Day 2 of IAFP 2021 Included a Regulatory Update and Symposium on Storytelling

The second day of the International Association for Food Protection's event featured sessions such as When Crime Threatens Food Safety and The Art of Scientific Storytelling.

Sandra Eskin and Frank Yiannas speaking at IAFP 2021
Sandra Eskin and Frank Yiannas speaking at IAFP 2021
Jason Brill
Editor's Note: QA staff are on the ground in Phoenix for this year's IAFP 2021. Follow us on Twitter for live updates.
 

PHOENIX — Day 2, the first full day of sessions at the International Association for Food Protection's IAFP 2021, kicked off with sessions such as Improving the Food Recall Effectiveness of Regulatory Agencies, How Regulators are Integrating Food Safety Culture into Food Safety Performance and Assessment Strategies and more. 

When Crime Threatens Food Safety was a roundtable discussion that provided attendees with the opportunity to hear first-hand experience and advice for reducing the risk of food crime that threatens food safety. Led by Decernis' Karen Everstine, panelists included Roy Fenoff from The Citadel, Elise Forward from Forward Food Solutions, LLC, Bonnie Stransky from the Federal Bureau of Investigation, Jennifer van de Ligt from Food Protection and Defense Institute and Katie Zammit from Cargill, Inc.

The case studies provided by the panelists included a story from Stransky about someone who had been recently fired from a Mexican restaurant in Kansas. He was upset about being fired, and talked his wife (who still worked there as a waitress) into putting pesticide in the restaurant's complimentary salsa. 

"The first day, 24 people got sick immediately, and the next day 36 people got sick," Stransky said. "And it took a long time for them to figure out that it wasn't something like Listeria or Salmonella."

After isolating it as the salsa, the restaurant had to backtrack who had access to the salsa and eventually discovered that it was the wife and husband. 

"When we talk to people and we understand what these events are," said van de Ligt, "almost all of them are coming from an inside attacker.

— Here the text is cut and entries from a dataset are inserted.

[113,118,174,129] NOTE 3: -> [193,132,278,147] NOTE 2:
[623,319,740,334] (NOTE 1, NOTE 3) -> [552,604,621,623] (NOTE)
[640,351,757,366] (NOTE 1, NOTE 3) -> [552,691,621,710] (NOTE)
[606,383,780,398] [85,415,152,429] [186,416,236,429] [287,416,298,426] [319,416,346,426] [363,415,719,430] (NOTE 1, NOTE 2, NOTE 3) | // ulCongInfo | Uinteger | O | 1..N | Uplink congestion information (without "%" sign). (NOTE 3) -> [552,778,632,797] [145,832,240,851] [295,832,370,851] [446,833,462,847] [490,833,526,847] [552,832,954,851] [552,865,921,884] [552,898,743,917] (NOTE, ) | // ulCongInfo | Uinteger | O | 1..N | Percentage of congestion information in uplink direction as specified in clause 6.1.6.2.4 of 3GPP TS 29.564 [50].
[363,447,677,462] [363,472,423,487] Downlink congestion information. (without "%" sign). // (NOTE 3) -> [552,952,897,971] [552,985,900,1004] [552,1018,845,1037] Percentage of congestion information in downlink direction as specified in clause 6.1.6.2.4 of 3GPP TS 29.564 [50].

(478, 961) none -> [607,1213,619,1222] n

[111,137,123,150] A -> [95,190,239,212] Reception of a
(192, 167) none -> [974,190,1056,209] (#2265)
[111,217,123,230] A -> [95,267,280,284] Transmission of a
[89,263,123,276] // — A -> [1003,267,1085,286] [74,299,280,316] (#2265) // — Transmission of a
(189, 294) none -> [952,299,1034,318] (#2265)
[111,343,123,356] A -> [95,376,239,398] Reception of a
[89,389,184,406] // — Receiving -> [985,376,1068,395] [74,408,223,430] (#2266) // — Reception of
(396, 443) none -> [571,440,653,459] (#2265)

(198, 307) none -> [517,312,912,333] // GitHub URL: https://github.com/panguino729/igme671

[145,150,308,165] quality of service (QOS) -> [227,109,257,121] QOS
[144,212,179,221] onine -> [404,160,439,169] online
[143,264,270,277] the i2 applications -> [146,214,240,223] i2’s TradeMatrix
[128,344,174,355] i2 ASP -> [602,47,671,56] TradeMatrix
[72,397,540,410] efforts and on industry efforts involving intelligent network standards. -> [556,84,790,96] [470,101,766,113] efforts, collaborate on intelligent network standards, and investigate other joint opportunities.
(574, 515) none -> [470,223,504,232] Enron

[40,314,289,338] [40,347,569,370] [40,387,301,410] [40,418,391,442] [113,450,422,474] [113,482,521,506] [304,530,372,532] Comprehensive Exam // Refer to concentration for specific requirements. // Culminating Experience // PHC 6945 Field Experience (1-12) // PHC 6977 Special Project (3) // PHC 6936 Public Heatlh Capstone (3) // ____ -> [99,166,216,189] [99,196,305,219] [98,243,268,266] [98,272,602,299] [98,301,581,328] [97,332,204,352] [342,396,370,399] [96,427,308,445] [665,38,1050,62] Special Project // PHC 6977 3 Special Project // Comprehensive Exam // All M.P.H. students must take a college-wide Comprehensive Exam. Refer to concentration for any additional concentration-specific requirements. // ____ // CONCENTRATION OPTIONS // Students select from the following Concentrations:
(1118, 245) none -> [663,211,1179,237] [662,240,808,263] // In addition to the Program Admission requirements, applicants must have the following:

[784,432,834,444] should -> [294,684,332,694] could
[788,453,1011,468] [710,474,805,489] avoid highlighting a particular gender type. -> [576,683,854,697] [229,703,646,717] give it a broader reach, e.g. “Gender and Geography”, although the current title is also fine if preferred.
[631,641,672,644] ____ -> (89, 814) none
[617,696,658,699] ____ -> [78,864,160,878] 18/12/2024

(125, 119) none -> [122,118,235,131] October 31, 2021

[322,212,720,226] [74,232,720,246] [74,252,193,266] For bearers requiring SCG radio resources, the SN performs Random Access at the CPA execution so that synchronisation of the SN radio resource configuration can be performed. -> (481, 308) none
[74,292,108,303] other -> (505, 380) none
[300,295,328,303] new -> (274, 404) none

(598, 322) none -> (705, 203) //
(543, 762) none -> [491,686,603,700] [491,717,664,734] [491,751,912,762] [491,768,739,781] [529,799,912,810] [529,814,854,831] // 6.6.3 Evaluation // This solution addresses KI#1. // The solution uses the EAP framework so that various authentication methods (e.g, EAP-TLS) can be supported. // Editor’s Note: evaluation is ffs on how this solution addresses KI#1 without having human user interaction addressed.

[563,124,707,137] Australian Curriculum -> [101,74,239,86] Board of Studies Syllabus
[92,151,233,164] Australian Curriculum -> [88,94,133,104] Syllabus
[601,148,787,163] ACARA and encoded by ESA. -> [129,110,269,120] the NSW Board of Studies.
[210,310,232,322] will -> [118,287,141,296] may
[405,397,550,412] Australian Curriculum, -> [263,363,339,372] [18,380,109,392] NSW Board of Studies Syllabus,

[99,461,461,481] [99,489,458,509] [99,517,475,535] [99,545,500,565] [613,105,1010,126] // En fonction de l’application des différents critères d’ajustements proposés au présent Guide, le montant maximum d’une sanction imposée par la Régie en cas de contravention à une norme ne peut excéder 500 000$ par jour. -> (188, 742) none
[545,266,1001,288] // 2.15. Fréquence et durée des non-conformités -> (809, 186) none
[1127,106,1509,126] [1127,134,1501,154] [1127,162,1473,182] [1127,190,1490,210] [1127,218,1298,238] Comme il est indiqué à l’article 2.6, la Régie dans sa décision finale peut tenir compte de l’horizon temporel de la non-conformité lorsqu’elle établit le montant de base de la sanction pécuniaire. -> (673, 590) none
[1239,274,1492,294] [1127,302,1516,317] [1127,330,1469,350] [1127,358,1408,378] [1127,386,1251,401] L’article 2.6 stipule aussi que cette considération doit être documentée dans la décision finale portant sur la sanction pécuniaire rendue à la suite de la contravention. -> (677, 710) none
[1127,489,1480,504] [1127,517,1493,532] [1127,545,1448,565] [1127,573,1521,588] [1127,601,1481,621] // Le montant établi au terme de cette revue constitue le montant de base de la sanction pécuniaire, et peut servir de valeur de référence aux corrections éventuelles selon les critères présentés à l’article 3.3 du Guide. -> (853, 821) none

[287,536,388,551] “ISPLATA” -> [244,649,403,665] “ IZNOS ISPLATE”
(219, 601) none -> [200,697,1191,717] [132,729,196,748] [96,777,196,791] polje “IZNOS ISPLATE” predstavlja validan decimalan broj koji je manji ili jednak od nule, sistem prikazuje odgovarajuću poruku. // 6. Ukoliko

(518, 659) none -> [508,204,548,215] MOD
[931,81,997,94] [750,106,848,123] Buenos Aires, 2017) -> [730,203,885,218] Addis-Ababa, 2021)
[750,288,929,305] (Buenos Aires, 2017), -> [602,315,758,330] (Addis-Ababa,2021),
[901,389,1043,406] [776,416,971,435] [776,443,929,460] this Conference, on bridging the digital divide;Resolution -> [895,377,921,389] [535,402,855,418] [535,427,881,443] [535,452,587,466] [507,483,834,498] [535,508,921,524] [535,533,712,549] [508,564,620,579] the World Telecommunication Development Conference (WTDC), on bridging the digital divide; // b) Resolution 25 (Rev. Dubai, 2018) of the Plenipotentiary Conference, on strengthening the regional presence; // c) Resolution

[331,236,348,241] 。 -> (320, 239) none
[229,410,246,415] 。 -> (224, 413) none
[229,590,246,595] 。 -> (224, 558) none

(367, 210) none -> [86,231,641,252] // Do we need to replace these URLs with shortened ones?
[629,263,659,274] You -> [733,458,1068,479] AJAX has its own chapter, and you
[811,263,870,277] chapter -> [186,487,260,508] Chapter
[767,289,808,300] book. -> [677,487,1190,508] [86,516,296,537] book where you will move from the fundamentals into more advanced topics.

It's not an outside attacker. It's someone that has legitimate access into the facilities."

Day two also included an update on regulation from the Department of Agriculture's  Sandra Eskin, and Frank Yiannas from the Food and Drug Administration. 

After breaking down updates from 2020 that included guidance for controlling Salmonella and Campylobacter, Eskin presented future areas of concentration for USDA, such as labeling of product from cell culture technology, expansion of generic label approval and expansion of the accredited laboratory program.

Yiannas focused on FDA's proposed traceability rule, the New Era of Food Safety and the fact that part of FSMA's impact over the last 10 years has been the larger conversation around food safety. 

"I think we're in the midst of a food safety revolution," Yiannas said. "I don't think I'm exaggerating."

IAFP's second day wrapped up with an interesting and insightful conversation on a subject that at first glance would seem at home at a writing conference. Moderated by Stan Bailey, senior director scientific affairs at bioMérieux, The Art of Scientific Storytelling featured speakers Mindy Brashears, associate vice president of research at the International Center for Food Industry Excellence, Texas Tech University, and former under secretary at USDA, Alejandro Mazzotta, senior vice president at Chobani, and Michele Sayles, executive director food safety and quality at Diamond Pet Foods.

The entertaining discussion aimed to help attendees take what they learned at IAFP and infuse it into their organization by using storytelling to convince company leaders about the critical need for improvements and investments. 

"Sometimes I tell them, 'Do you want to be left behind, or do you want to be part of the group that looks forward?'" said Sayles. "Our customers are always demanding: 'What are you going to do next for us? What's going to be the next innovation?' The key to success is always being the first to the market with whatever the new technology is."

This level of storytelling can also help share vital info with consumers during difficult times such as a recall. 

"Work with your communications team," said Mazzotta. "When you help them, they can tell the message properly."